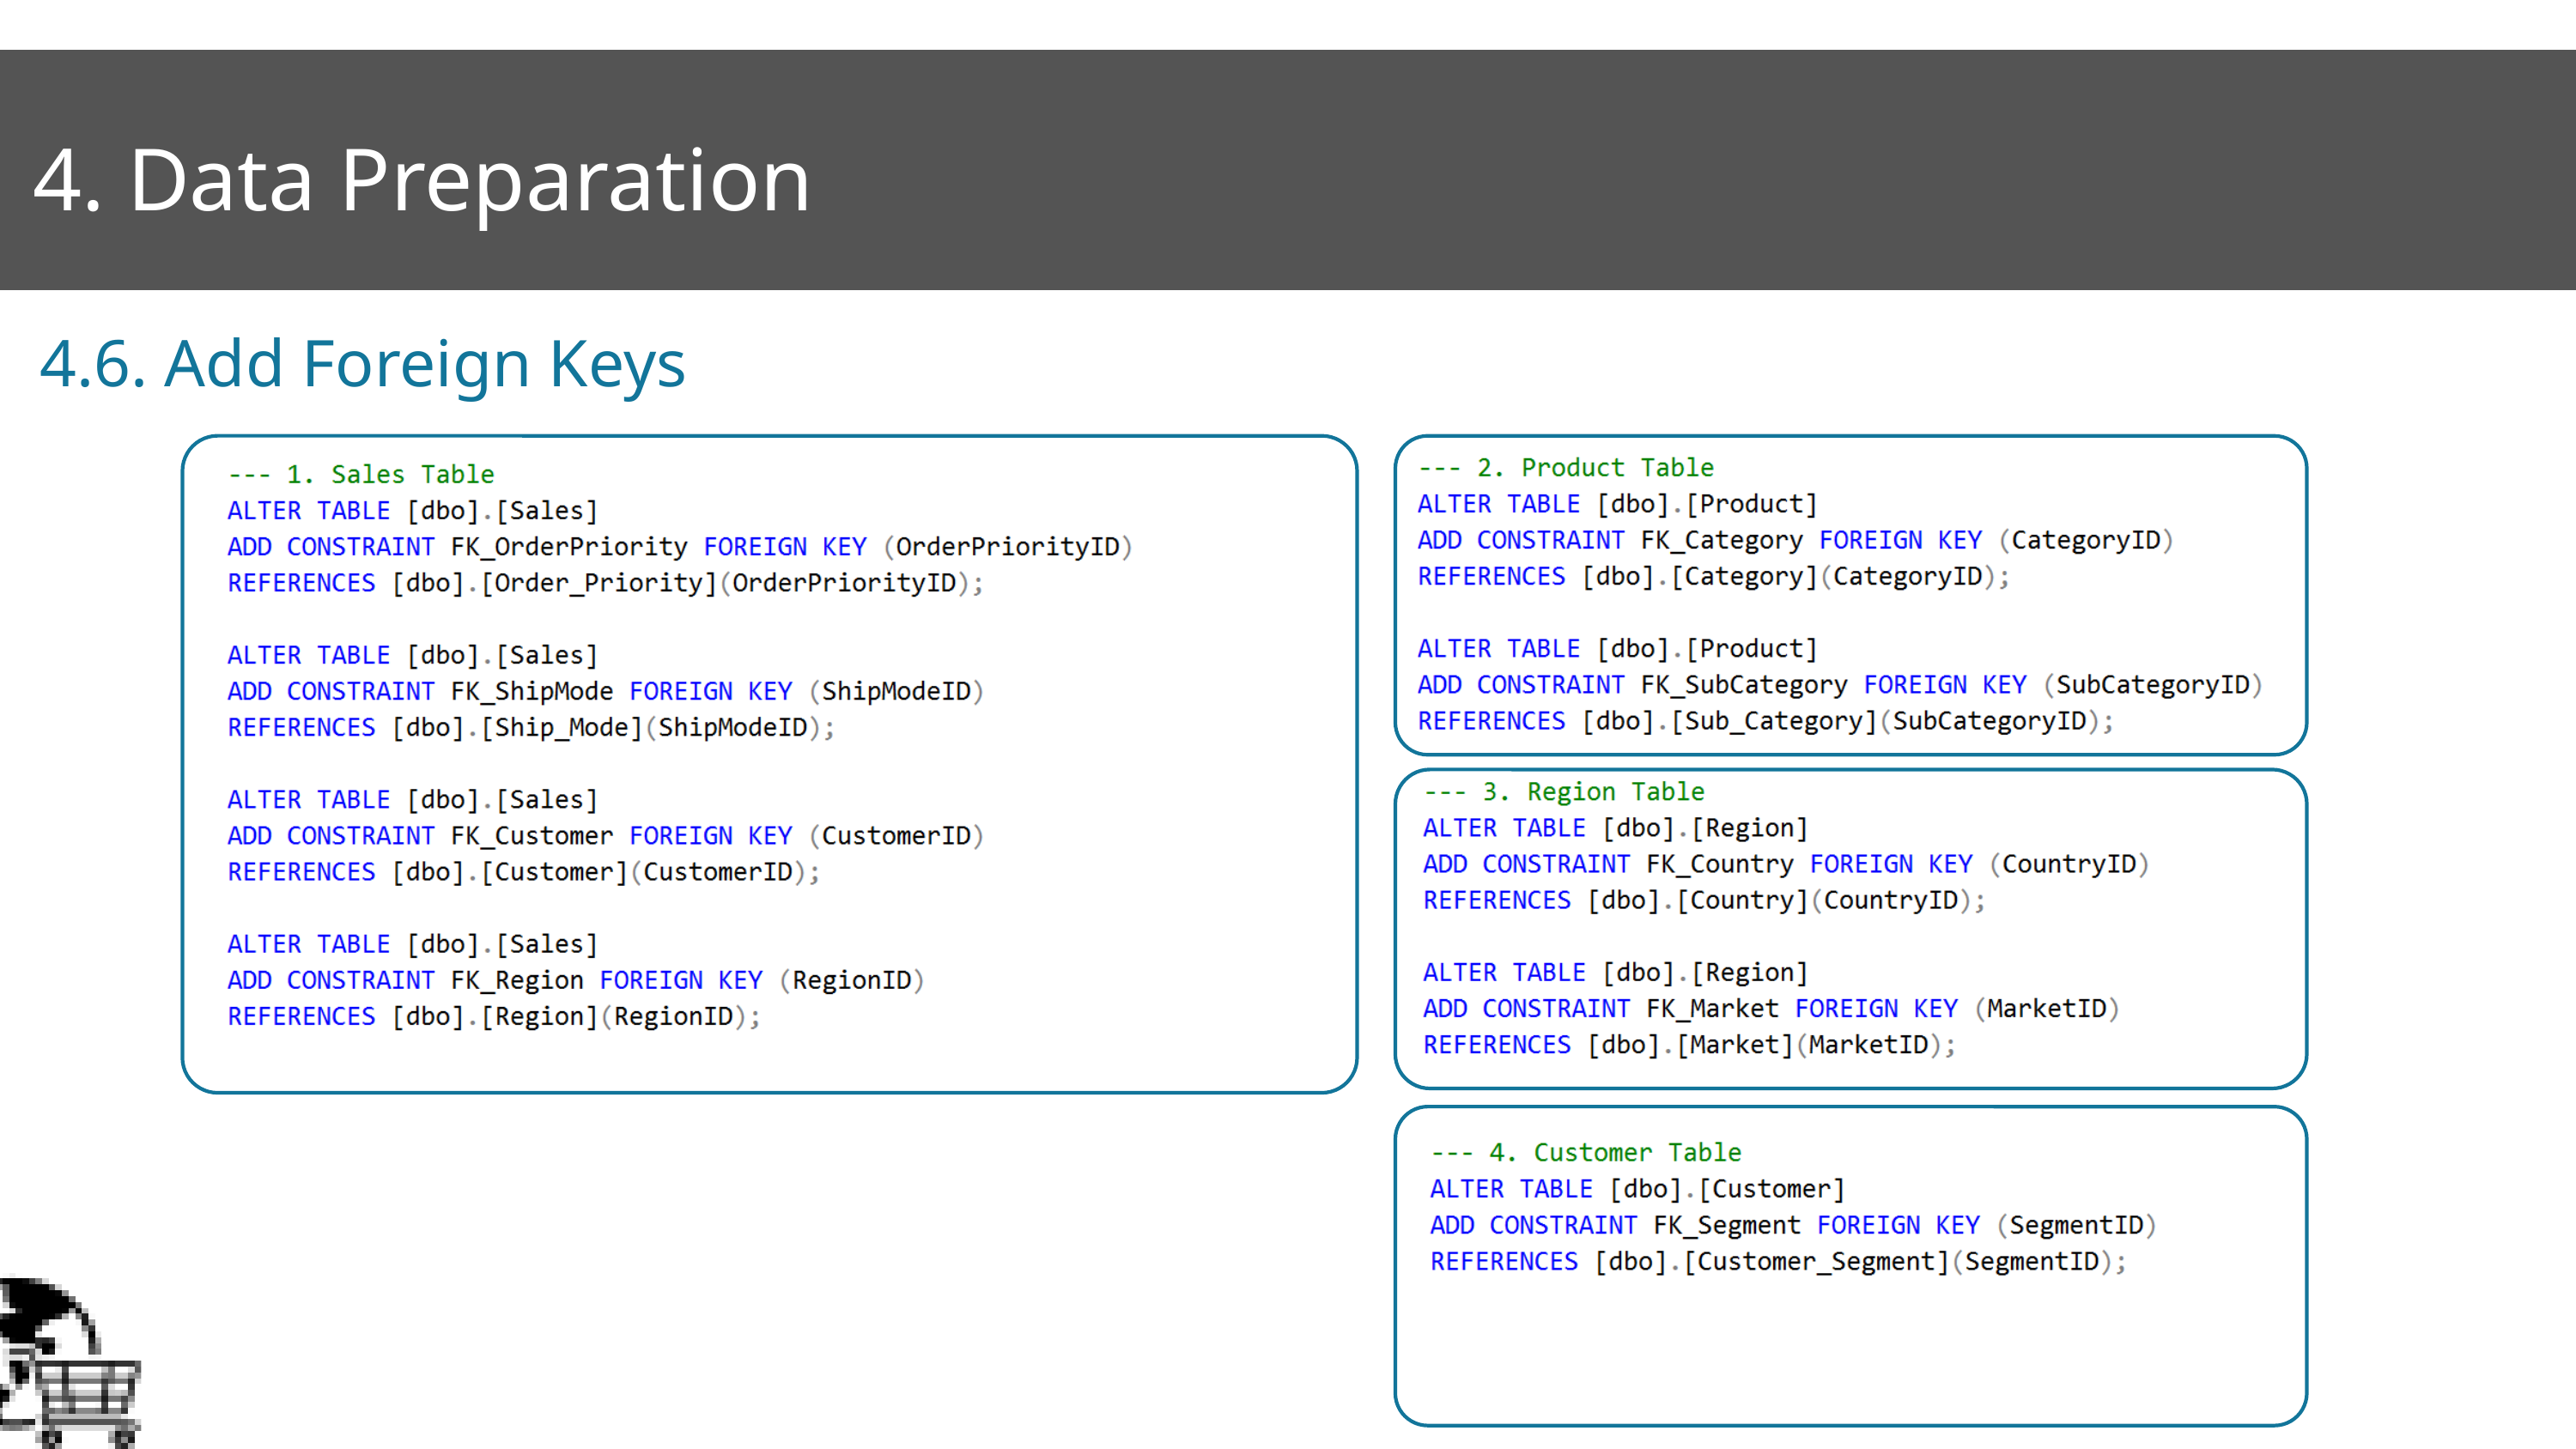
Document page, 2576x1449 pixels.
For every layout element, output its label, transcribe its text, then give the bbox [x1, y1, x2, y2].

text_box [1393, 1105, 2309, 1428]
text_box [180, 433, 1359, 1095]
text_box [0, 0, 2576, 291]
text_box [1393, 767, 2309, 1091]
picture [1420, 772, 2164, 1066]
picture [1417, 450, 2267, 743]
text_box 4.6. Add Foreign Keys [27, 316, 1440, 407]
text_box [1393, 433, 2309, 757]
picture [222, 452, 1142, 1034]
picture [1427, 1140, 2169, 1285]
text_box [0, 1273, 142, 1449]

==========

For the records above, output each one exactly and skip any image.

Document page, 2576x1449 pixels.
For every layout element, output its label, transcribe its text, then give the bbox [x1, y1, x2, y2].

text_box [1393, 1105, 2309, 1428]
text_box [180, 433, 1359, 1095]
text_box [0, 0, 2576, 291]
text_box [1393, 767, 2309, 1091]
picture [1420, 772, 2164, 1066]
picture [1417, 450, 2267, 743]
text_box 4.6. Add Foreign Keys [27, 316, 1440, 407]
text_box [1393, 433, 2309, 757]
picture [222, 452, 1142, 1034]
picture [1427, 1140, 2169, 1285]
text_box [0, 1273, 142, 1449]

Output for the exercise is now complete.